Sur la branche d’un arbre était en sentinelle
 Un vieux Coq adroit et matois.

« Frère, dit un Renard, adoucissant sa voix,
 Nous ne sommes plus en querelle :
 Paix générale cette fois.
Je viens te l’annoncer, descends, que je t’embrasse.
 Ne me retarde point, de grâce ;
Je dois faire aujourd’hui vingt postes sans manquer.
 Les tiens et toi pouvez vaquer,
 Sans nulle crainte, à vos affaires ;
 Nous vous y servirons en frères.
 Faites-en les feux dès ce soir,
 Et cependant, viens recevoir
 Le baiser d’amour fraternel.
– Ami, reprit le Coq, je ne pouvais jamais
Apprendre une plus douce et meilleure nouvelle
 Que celle
 De cette paix ;
 Et ce m’est une double joie 

De la tenir de toi. Je vois deux lévriers,
 Qui, je m’assure, sont courriers
 Que pour ce sujet on m’envoie.
Ils vont vite, et seront dans un moment à nous
Je descends : nous pourrons nous entre-baiser tous.
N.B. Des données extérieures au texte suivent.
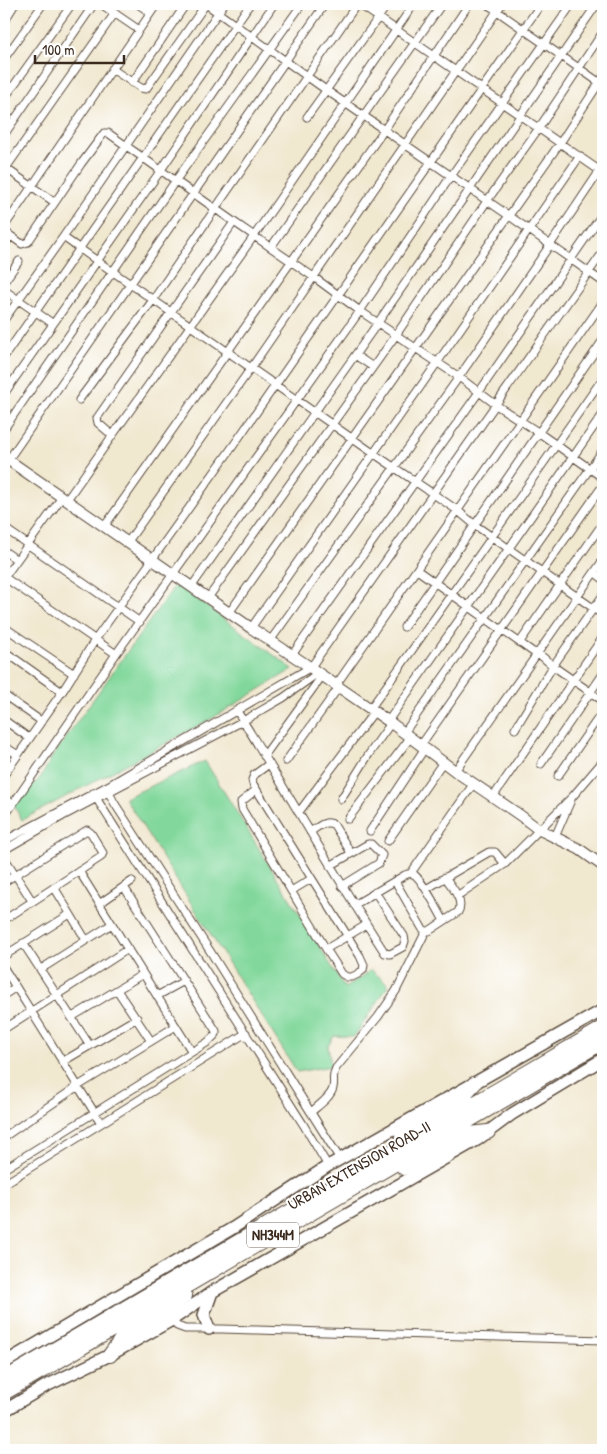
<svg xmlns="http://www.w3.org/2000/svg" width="607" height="1454" font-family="'Patrick Hand',sans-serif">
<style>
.green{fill:#82d89c;stroke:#5e815d}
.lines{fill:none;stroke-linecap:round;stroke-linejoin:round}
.street-casing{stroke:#564639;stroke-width:9}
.secondary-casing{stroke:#564639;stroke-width:12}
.primary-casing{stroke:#564639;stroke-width:14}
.highway-casing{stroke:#564639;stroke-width:16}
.street{stroke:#fff;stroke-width:7}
.secondary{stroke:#fff;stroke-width:10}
.primary{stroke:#fff;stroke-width:11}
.highway{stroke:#fff;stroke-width:14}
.labels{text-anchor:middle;stroke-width:4;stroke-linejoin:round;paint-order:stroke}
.shield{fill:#fff;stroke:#766a62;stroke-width:1}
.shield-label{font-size:15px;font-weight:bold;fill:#3b2a1e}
.street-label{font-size:16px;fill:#3b2a1e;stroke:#fff}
</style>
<rect width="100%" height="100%" fill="#fff"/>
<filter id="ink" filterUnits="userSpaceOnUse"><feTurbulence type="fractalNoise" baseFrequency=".02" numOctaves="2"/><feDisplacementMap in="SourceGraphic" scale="10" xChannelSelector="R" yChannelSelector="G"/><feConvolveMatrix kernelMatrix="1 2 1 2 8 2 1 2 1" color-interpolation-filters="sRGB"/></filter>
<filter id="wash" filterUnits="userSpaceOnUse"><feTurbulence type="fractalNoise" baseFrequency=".0096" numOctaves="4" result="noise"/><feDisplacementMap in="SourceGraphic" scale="20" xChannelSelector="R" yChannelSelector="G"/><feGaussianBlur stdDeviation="1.12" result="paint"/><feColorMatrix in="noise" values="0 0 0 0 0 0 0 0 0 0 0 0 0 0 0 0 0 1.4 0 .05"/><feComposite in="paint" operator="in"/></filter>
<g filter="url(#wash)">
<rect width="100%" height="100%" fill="#f1e8d0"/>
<path class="green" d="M176,584L293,669L211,719L22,820L13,804L41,777L52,757Z
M205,761L345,988L371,970L389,985L354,1037L334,1036L328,1046L331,1066L297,1072L125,798Z"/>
</g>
<g filter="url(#ink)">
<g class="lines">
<g class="street-casing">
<path id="street" d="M101,4L139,30
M138,4L151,13
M206,4L326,90L508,215L603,282
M359,4L603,173
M487,4L603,85
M4,22L15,4
M4,59L43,4
M112,69L141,88L146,89L206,4
M132,83L186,4
M4,99L72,4
M307,117L388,4
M4,135L94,4
M4,167L54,202
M6,168L115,13
M4,227L157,4
M4,231L22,244L28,242L81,164L104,133H108L234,222L315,278L360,311L459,377L499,407L538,432L603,478
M63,237L373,453L457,510L475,525L603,615
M4,246L10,236
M271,247L442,4
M4,282L19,261
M4,290L52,323
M4,320L63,237L224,4
M355,355L373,367
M4,357L250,4
M4,394L161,170L274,4
M79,400L153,300L215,209L357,4
M4,429L176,180L302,4
M112,435L98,423L97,418L234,222
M4,466L325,4
M66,501L254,236L414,4
M104,527L384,130L469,4
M4,528L140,622
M127,543L251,368L502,4
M4,551L17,560
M417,570L533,652L538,653L553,666L603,701
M595,573L603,579
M4,577L116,654
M4,578L62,497
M192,586L377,324L597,4
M208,598L396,335L487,201L539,128L603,32
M229,613L560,143L603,77
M4,627L74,674
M404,627L603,340
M251,628L437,363L580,156
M270,641L459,377L550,245L603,166
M520,642L603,523
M4,651L62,692
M292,655L479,392L603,213
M336,685L603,302
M4,695L41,721
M370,709C449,599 526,488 603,378
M237,711C287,791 333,873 385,953L390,954L403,947L405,941L404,936L375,892
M4,720L29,738
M388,721L603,414
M515,729L553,666L603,595
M404,733L603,450
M421,745L603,485
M4,746L18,755
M264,756L322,676
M286,761L339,687
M541,764L603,674
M455,771L603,560
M4,775L62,692L95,640L233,446L541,4
M558,776L603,711
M106,787L115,804L210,951L340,1159
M256,790L241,802L242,809L326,949L342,974L347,977H352L358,974L363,970L364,965L360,956L253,784L252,780L254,775L269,764
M93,793L303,1124L328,1166
M493,797L603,637
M4,798L13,804
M341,799L369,754L391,723
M299,812L374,712
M4,817L116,654L360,311L451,176L572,4
M348,819L410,738
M370,831L425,748
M310,832C318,827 326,819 334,825L351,853
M555,837L571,800
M4,841L111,784L311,667L603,252
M388,841L443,762
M4,850L63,816L243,721L283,698L318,673
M4,857L32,901
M330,866L368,844H371L382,855L379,863L342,886
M79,871L192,1052
M411,873L474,783
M395,881L422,928L426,931H429L458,912C465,901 451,886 445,877
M4,882L87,830L91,833L103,853L101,857L4,920
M54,887L86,940
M426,889L489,852H495L505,864L573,796L603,761
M291,891L311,879
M457,896L505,864
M99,904L132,881
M354,905L405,875C407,874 411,873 413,874C421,877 439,912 444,921
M23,943L90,1046
M326,949L366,925
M4,956L70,914
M4,968L101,1123
M41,969L112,924
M117,990L151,1041
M4,995L16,987
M157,996L184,981
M72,1017L143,974
M4,1029L128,949
M62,1062L137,1018
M311,1112C318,1106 331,1097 333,1088C335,1078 331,1078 336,1068L378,1017L396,991L426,931
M4,1137L78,1086L176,1026
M4,1169L208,1042L216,1034V1031L124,887
M4,1184L246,1033
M172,1320L177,1326L185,1329H222L603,1340"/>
</g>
<g class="secondary-casing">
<path id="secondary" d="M4,457L251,628L301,661L391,723L455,771L521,816L538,829L579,849L603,866"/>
</g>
<g class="primary-casing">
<path id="primary" d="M209,1329L204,1315L212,1292
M4,1363L233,1228L328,1166L603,1010
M4,1411L44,1387L110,1355L172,1320L212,1292L477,1140L512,1114L603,1059"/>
</g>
<g class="highway-casing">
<path id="highway" d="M402,1135L431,1116L458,1101L474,1084
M404,1168L470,1134L488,1132
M110,1355L120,1341L148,1324L185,1296
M4,1379L603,1028
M4,1393L603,1042"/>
</g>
<use href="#street" class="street"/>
<use href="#secondary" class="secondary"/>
<use href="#primary" class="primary"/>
<use href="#highway" class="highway"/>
</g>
</g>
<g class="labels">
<rect class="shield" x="247" y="1222.5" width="52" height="25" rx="4"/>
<g class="shield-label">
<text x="273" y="1240">NH344M</text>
</g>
<g class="street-label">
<text transform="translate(359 1165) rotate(-30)" y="6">URBAN EXTENSION ROAD-II</text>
</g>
</g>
<rect width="607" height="1454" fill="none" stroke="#fff" stroke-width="20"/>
<path d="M35 55v8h89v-8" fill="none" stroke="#3b2a1e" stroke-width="2.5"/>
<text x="42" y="55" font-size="15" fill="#3b2a1e" stroke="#ffffff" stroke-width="4" paint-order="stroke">100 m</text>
</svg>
– Adieu, dit le Renard, ma traite est longue à faire :
Nous nous réjouirons du succès de l’affaire
 Une autre fois. » Le galant aussitôt
 Tire ses grègues, gagne au haut,
 Mal content de son stratagème.
 Et notre vieux coq en soi-même
 Se mit à rire de sa peur ;
Car c’est double plaisir de tromper le trompeur.